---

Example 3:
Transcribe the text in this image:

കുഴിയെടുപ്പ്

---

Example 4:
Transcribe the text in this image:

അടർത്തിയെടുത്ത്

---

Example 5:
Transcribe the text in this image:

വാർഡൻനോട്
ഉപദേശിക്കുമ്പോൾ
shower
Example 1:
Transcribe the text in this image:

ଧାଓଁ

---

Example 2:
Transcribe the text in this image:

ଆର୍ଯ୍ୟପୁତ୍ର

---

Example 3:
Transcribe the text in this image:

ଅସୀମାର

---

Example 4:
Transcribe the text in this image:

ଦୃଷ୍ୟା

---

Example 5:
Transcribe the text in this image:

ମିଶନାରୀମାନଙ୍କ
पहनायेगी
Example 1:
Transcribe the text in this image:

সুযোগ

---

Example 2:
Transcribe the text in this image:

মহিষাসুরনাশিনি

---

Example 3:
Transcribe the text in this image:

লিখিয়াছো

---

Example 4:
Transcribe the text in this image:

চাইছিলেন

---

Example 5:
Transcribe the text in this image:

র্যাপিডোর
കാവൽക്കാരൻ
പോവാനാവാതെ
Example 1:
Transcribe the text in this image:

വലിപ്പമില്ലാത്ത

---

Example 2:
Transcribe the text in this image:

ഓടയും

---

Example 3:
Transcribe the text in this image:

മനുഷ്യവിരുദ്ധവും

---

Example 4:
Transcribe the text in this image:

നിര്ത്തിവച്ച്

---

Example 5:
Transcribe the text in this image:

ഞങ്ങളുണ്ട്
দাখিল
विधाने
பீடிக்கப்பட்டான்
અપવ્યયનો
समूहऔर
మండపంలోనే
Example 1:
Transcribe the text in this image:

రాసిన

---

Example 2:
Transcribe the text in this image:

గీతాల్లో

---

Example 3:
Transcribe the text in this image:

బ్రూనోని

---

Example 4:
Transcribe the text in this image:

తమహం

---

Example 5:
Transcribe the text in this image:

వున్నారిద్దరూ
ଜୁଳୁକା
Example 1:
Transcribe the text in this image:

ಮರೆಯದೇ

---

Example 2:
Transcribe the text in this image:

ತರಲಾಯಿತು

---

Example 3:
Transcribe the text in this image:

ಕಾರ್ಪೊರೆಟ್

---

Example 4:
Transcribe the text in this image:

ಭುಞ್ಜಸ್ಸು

----

Request -
Can you write out again, unchanged, each line from the very first one above through the line with "ଆର୍ଯ୍ୟପୁତ୍ର", including both of those lines?

Reply to the exercise -
---

Example 3:
Transcribe the text in this image:

കുഴിയെടുപ്പ്

---

Example 4:
Transcribe the text in this image:

അടർത്തിയെടുത്ത്

---

Example 5:
Transcribe the text in this image:

വാർഡൻനോട്
ഉപദേശിക്കുമ്പോൾ
shower
Example 1:
Transcribe the text in this image:

ଧାଓଁ

---

Example 2:
Transcribe the text in this image:

ଆର୍ଯ୍ୟପୁତ୍ର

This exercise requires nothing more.